第八十六章
俗話說,一日之計在於晨。
這個道理,不僅適用於讀書人。
道門的修行,也尤其注重晨間早課的練習。
畢竟,道士煉氣,又怎麼可能忽視晨間那一縷,伴著朝陽東升而來的,純陽紫氣的妙用呢?
第二天一早,陸白一如往昔,早早的就從床上爬了起來。
來到院中,開始打起了一套茅山五禽戲,也即是茅山煉氣法門裏的,“動功”。
許多人都以為五禽戲是東漢末年華佗所創,不過隻是一套強身健體的法門而已。
卻不知這五禽戲,其實乃是茅山正宗,道門嫡傳的至高妙法!
關於茅山立派祖師,民間有西漢初年的三茅真君、與南北朝時的陶弘景等好些種說法。
但不論哪一種論調,陶弘景乃是茅山祖師之一,卻也是毫無爭議的事實。
而流傳後世的“五禽戲”,則正是由弘景真人所創,由茅山道脈,遍傳天下!
沐浴在朝陽之中,一套茅山五禽戲打完,陸白的額頭鼻尖,都已微微見汗。
感覺到自己體內的靈力稍有增長,陸白心中歡喜,於吐出一口濁氣過後,這才準備收拾收拾,開始洗漱。
也在這個時候,九叔和四目道長兩人,全都起床出了屋子。
瞧見陸白一副才剛練功結束的樣子,九叔麵上,是習以為常的平靜,而四目道長這裏,則就有些驚訝了。
又因為陸白才剛剛收功,身上靈力,仍有些許激蕩,被四目道長稍稍瞧出了些許端倪。
察覺到陸白這般年紀,竟已有了如此修為,四目道長的眼裏,就更加多了不少的驚歎。
“鍾師兄當真是收了個好徒弟啊!”
望著陸白提了水桶,準備去井邊打水的背影,四目道長忍不住就從口中發出了一聲感歎。
他搖著頭道,“陸白這樣的年紀,正是貪玩貪睡的時候,他竟然能夠沉下心來,刻苦修行,當真是殊為不易。”
“相比之下,我那個徒弟嘉樂,著實是有些不夠看了。”
九叔聞言,扭頭瞥了四目道長一眼,罵道,“你就知足吧。”
“嘉樂那孩子我也見過,雖然有些淘氣,可終究也算聽話,願意在修行上花些功夫,他這樣的,隨著年紀漸長,必定能有些作為,將來承襲你這一身的衣缽,也不是沒有希望。”
“可你瞧瞧我那兩個弟子?”
說起秋生和文才兩人,九叔一時間有些氣苦。
他搖著頭道,“秋生的天分雖好,可他的心思,從來就不在道法修行上,人家往後,可是有一家布莊,一家脂粉店等著繼承呢。”
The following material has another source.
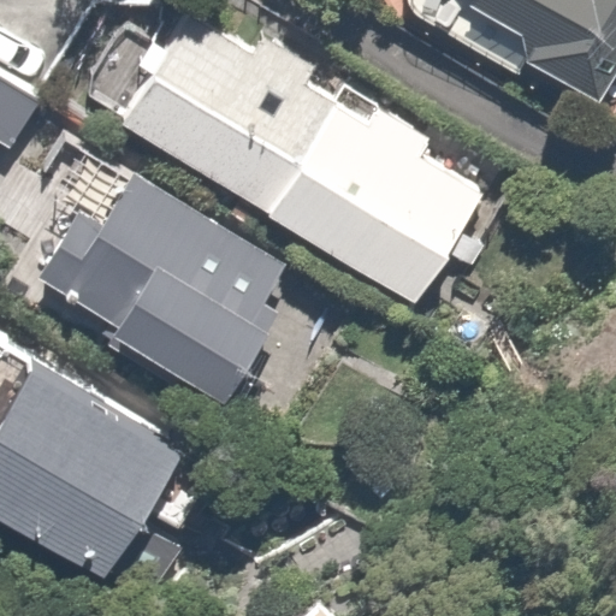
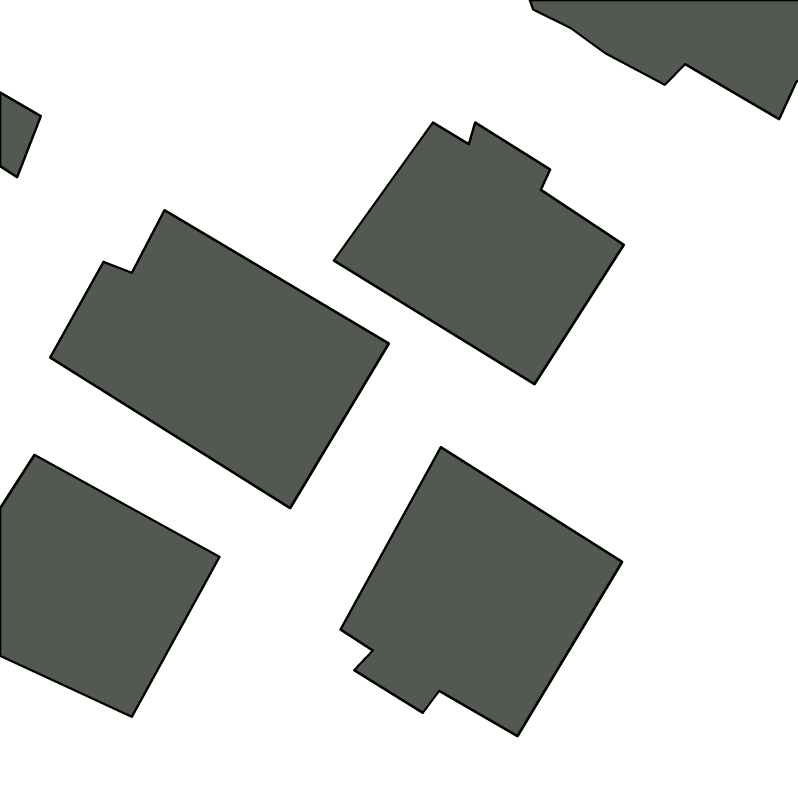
building: [118,14,334,209] -> none
building: none -> [341,447,622,736]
“至於文才……”九叔輕歎一聲,說話的語氣,不免帶上了幾分悵然。楽彣説蛧
“對這小子,我已是徹底失了念想,就盼著他能一生順遂平安,靠著我這義莊,能有口飯吃就行。”
聽出了九叔話裏暗藏的憂愁,四目道長連忙勸道,“師兄,你也不要灰心。”
“等秋生和文才年歲大些,懂了事,一切都會好起來的。”
對於四目道長的如此安慰,九叔撇撇嘴,本想說些什麼。
可等到最後,從他口中說出的,也就隻有一聲苦笑而已。